Mathematician and philosopher William Dembski of Southwestern Seminary, who appears in the film, told the TEXAN in an e-mail: “John Rennie’s review of ‘Expelled’ for Scientific American illustrates the very intolerance for freedom of inquiry and expression that Ben Stein unmasks in his film? Materialistic approaches to life’s origin have failed. In Rennie’s words, they constitute ‘nonanswers'” while “intelligent design promises to do far better than Rennie’s atheistic approach to science, and certainly can’t do worse.”

By the way, Dembski’s resume includes postdoctoral work in math at that watered-down excuse for an academic institution called M.I.T. At the University of Chicago he earned a doctorate in math and did advanced study in physics. At Princeton, he earned a master of divinity in its theological school and did post-grad work in computer science. From the University of Illinois at Chicago he holds an M.S. in statistics and a Ph.D. in philosophy. He has held prestigious National Science Foundation graduate and postdoctoral fellowships also.

Another “anti-intellectual crank,” Baylor distinguished professor of engineering Robert Marks, in responding to the Scientific American’s critique, said “the idea of ID is not to ‘close off inquiry’ but to broaden the frontier of investigation with a richer set of possibilities.”

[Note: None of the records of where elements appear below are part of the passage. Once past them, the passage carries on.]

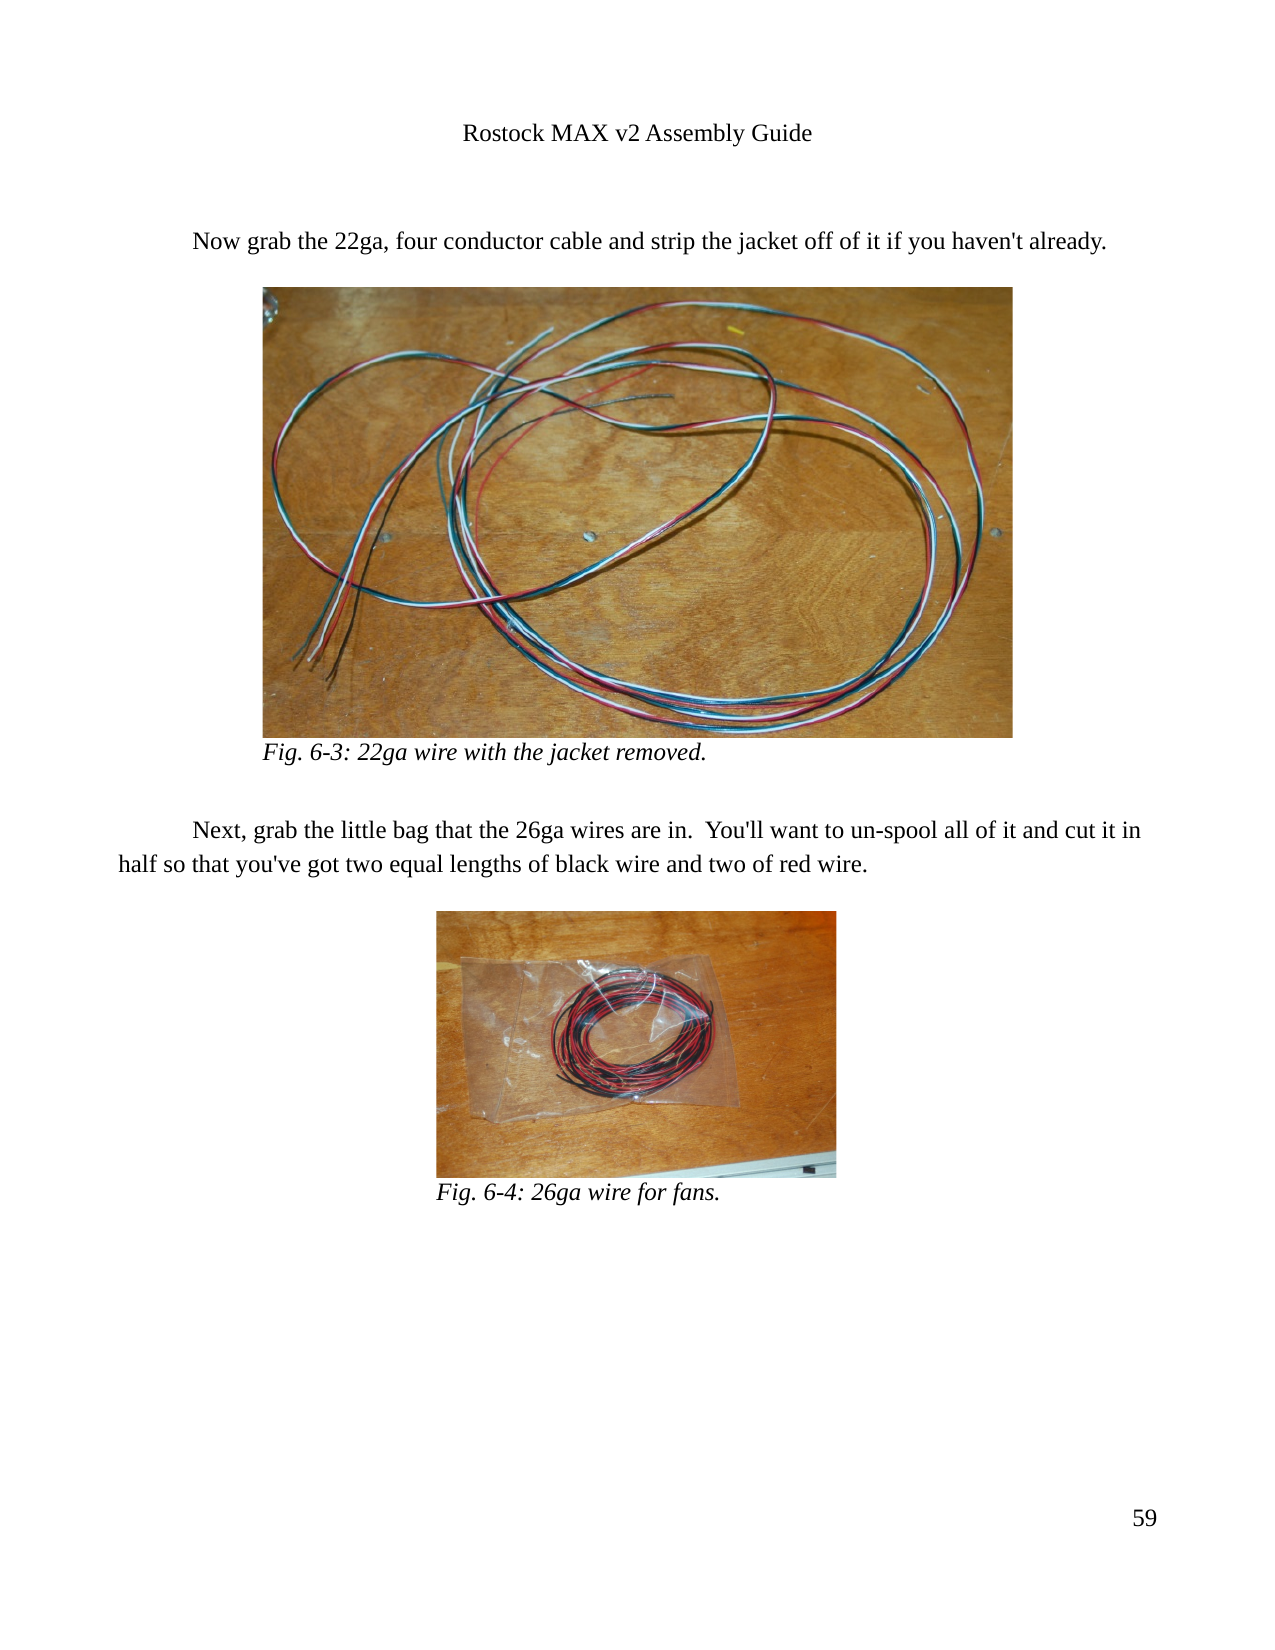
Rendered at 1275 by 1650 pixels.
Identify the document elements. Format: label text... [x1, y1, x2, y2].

text Next, grab the little bag that the 26ga wires are in. You'll want to un-spool all of it and cut it in half so that you've got two equal lengths of black wire and two of red wire. [118, 815, 1157, 878]
picture [436, 911, 837, 1178]
picture [262, 287, 1013, 738]
text Now grab the 22ga, four conductor cable and strip the jacket off of it if you haven't already. [118, 226, 1157, 255]
text Fig. 6-3: 22ga wire with the jacket removed. [262, 738, 1012, 766]
text Fig. 6-4: 26ga wire for fans. [436, 1178, 836, 1206]
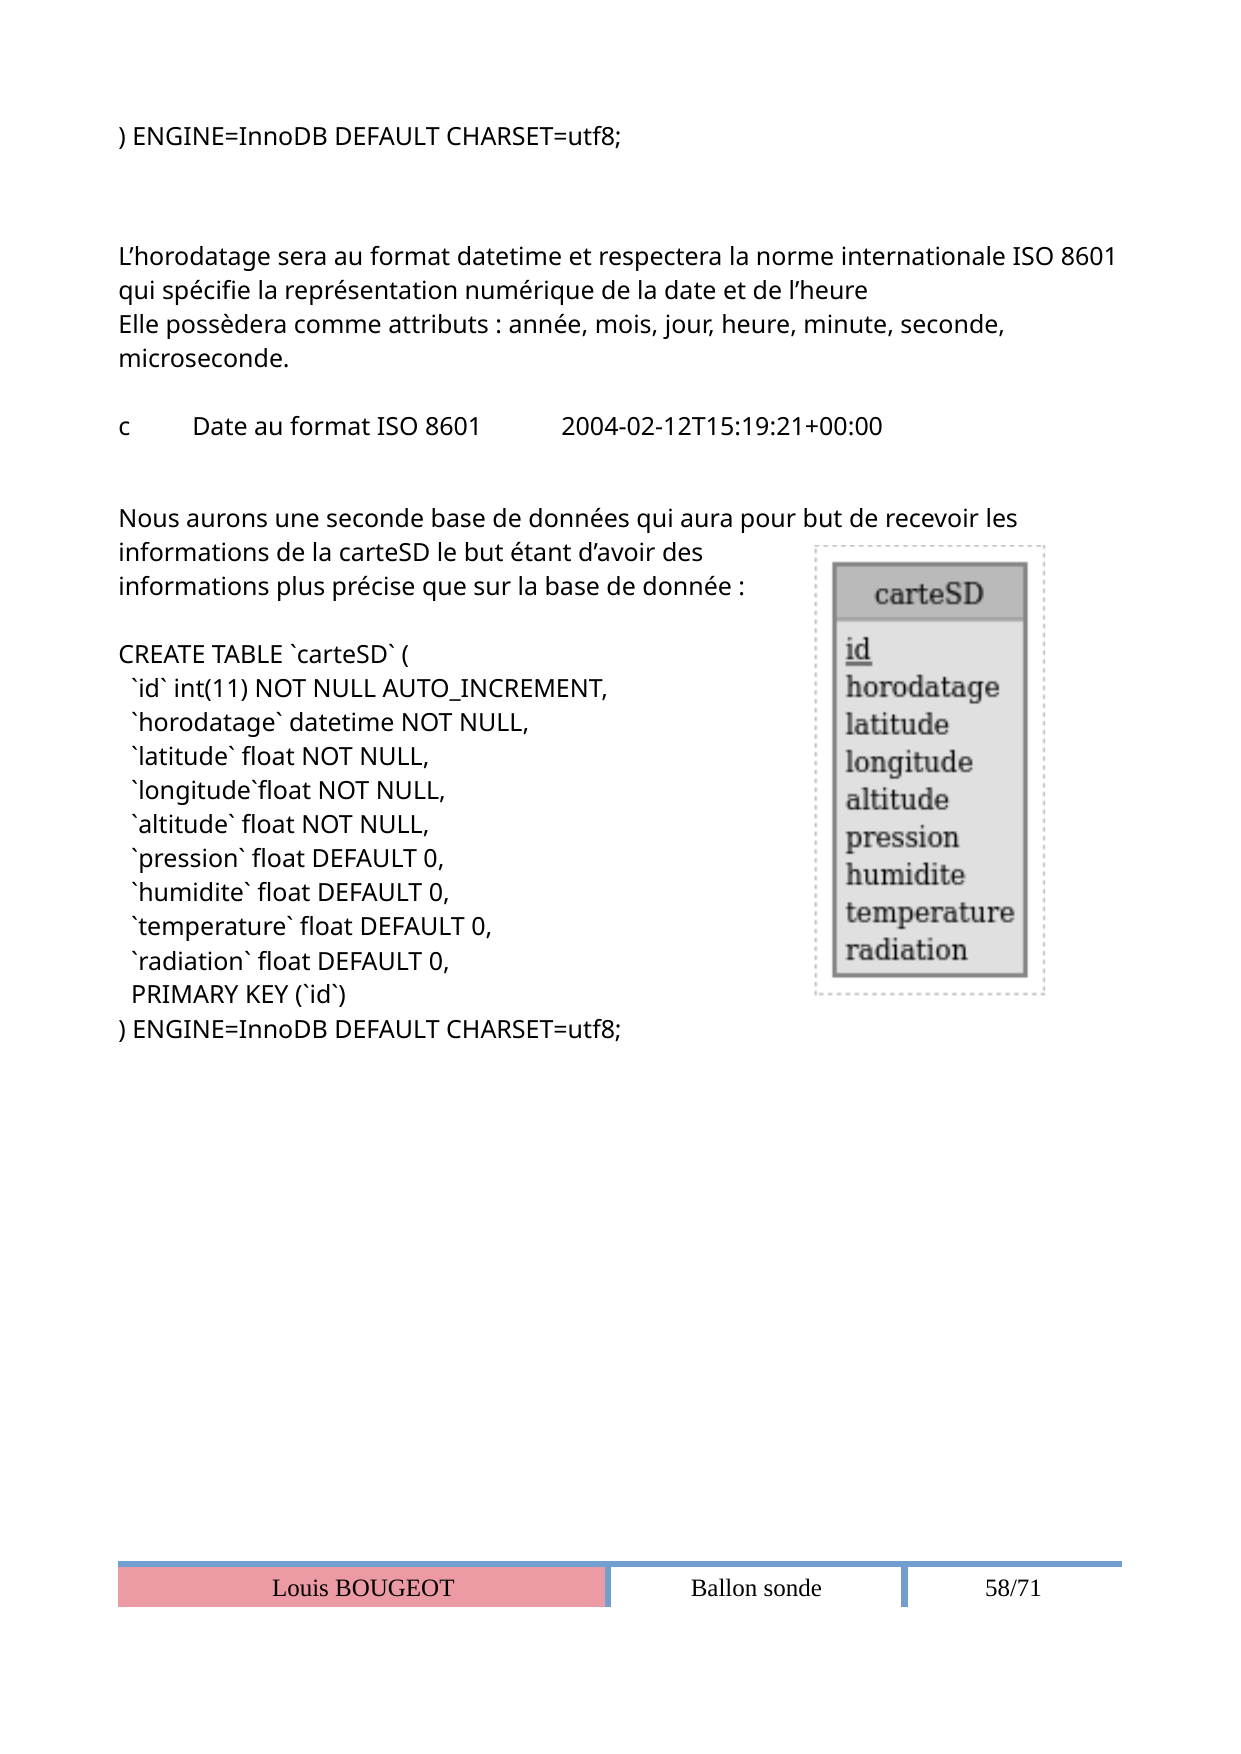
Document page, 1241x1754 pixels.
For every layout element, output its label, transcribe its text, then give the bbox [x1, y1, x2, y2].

Imagine if one has committed his life’s work to a Darwinian or neo-Darwinian explanation of biology, only to hear what he feared all along might be true: Absurdly improbable luck and eons of time–even hundreds of millions of years–won’t do. The improbability is too great and becoming greater with each day’s findings.

The human tendency is to fight back as if one’s years of primary research, publications and career depended on it. And that has been the typical response in the last 15 years or son as ID has ascended as a viable challenge to materialist orthodoxy.

As Dembski has written, this film will not change hardened minds, but hopefully it will embolden future scientists and thinkers to engage the evidence and follow it where it leads. This fight is about preserving honest inquiry and freedom of conscience in a free marketplace of ideas, and the worldview implications of this debate play out in the bioethics questions of our day. Baptists should care deeply about this.

As Christians, we should also rejoice that ID raises, without attempting to answer, the deeper question of “Who or what designed all this?” From that starting point, we are a step forward in engaging honest seekers in the marketplace and across the back fence with well-reasoned answers to the deepest questions.